▶ **EXERCISE BRIEF**
From the entries provided below, copy each line that contains the word "using".

▶ **EXCERPTED RECORDS**
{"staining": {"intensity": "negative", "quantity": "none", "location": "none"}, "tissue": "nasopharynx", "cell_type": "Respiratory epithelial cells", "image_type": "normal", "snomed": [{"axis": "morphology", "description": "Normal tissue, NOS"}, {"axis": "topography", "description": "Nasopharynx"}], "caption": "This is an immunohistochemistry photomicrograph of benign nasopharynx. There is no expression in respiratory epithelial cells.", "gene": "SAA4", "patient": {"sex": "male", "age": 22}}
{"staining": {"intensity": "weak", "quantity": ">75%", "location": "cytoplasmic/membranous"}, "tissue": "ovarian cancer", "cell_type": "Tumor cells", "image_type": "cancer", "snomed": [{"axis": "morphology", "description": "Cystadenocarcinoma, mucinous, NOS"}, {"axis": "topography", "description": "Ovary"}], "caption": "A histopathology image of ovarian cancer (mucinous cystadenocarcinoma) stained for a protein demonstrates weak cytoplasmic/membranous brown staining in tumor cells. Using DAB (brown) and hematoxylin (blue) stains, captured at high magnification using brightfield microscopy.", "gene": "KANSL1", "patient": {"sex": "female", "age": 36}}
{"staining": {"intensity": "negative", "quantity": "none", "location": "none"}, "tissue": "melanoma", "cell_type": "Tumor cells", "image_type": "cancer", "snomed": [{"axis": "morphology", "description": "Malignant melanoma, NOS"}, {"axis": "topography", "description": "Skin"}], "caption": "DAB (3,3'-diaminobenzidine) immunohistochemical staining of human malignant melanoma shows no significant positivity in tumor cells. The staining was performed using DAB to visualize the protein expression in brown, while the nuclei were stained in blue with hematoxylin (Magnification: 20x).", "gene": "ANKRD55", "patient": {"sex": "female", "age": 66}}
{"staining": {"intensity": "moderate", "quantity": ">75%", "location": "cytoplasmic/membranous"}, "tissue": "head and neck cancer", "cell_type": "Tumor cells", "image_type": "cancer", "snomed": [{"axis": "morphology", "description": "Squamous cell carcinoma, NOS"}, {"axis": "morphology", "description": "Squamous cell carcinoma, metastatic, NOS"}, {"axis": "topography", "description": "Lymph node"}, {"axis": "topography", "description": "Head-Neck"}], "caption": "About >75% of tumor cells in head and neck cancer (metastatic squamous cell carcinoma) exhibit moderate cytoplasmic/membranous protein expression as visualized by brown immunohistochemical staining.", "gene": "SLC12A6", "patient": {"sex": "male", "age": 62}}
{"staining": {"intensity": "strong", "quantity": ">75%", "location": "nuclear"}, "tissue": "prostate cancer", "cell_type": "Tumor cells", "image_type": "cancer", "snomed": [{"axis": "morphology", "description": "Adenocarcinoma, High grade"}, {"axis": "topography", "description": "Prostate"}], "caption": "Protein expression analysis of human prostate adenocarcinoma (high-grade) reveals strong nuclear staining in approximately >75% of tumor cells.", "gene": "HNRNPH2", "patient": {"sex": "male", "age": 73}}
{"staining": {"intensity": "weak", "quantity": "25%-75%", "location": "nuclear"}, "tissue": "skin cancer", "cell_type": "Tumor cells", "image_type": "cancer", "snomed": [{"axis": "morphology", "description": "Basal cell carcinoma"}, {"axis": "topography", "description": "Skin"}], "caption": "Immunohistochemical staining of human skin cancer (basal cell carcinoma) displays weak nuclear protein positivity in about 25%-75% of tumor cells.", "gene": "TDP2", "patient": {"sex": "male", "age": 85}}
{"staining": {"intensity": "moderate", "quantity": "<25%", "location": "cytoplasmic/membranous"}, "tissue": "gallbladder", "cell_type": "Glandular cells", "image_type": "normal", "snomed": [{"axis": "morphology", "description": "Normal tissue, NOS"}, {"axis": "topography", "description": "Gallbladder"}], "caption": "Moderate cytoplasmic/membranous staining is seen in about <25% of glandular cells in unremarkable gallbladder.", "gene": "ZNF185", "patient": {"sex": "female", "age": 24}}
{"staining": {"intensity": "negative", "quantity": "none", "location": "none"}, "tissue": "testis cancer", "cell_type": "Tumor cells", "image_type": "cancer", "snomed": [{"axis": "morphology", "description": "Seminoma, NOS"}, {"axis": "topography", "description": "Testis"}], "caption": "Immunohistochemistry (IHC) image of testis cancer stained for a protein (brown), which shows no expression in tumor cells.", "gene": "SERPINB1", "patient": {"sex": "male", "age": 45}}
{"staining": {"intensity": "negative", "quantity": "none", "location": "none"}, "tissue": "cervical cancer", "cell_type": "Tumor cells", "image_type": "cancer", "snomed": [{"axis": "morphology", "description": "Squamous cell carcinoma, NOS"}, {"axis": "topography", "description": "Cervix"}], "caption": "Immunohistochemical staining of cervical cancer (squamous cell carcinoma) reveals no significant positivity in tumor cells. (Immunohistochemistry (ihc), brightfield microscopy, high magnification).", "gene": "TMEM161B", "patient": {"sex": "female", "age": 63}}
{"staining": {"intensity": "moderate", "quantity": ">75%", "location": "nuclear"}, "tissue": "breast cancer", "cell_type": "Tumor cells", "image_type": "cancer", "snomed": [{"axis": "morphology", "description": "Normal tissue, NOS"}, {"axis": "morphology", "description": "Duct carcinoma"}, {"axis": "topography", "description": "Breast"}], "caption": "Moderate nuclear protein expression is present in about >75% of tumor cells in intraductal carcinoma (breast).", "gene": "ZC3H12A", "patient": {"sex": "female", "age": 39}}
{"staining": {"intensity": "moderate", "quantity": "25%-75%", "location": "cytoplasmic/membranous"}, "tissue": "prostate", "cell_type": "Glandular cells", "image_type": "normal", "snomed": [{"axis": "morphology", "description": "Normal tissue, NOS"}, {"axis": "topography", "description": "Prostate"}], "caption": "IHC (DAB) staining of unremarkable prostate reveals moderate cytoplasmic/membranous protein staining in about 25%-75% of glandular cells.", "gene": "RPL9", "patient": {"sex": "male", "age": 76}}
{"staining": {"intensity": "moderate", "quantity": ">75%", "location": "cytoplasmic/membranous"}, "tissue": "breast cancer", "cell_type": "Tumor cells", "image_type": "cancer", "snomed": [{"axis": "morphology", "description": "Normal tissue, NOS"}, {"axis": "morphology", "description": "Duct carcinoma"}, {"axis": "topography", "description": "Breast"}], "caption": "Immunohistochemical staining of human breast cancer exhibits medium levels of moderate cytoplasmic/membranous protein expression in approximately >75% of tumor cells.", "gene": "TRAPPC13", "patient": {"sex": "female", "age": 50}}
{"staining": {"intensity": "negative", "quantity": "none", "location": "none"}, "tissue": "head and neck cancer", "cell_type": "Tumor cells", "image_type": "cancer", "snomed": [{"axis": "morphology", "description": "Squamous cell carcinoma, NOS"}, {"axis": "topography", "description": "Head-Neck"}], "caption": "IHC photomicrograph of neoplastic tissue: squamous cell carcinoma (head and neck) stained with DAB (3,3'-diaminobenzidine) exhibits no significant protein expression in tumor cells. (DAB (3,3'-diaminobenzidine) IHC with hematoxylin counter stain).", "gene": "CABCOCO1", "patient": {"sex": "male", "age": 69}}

▶ **PROBLEM SOLUTION**
{"staining": {"intensity": "weak", "quantity": ">75%", "location": "cytoplasmic/membranous"}, "tissue": "ovarian cancer", "cell_type": "Tumor cells", "image_type": "cancer", "snomed": [{"axis": "morphology", "description": "Cystadenocarcinoma, mucinous, NOS"}, {"axis": "topography", "description": "Ovary"}], "caption": "A histopathology image of ovarian cancer (mucinous cystadenocarcinoma) stained for a protein demonstrates weak cytoplasmic/membranous brown staining in tumor cells. Using DAB (brown) and hematoxylin (blue) stains, captured at high magnification using brightfield microscopy.", "gene": "KANSL1", "patient": {"sex": "female", "age": 36}}
{"staining": {"intensity": "negative", "quantity": "none", "location": "none"}, "tissue": "melanoma", "cell_type": "Tumor cells", "image_type": "cancer", "snomed": [{"axis": "morphology", "description": "Malignant melanoma, NOS"}, {"axis": "topography", "description": "Skin"}], "caption": "DAB (3,3'-diaminobenzidine) immunohistochemical staining of human malignant melanoma shows no significant positivity in tumor cells. The staining was performed using DAB to visualize the protein expression in brown, while the nuclei were stained in blue with hematoxylin (Magnification: 20x).", "gene": "ANKRD55", "patient": {"sex": "female", "age": 66}}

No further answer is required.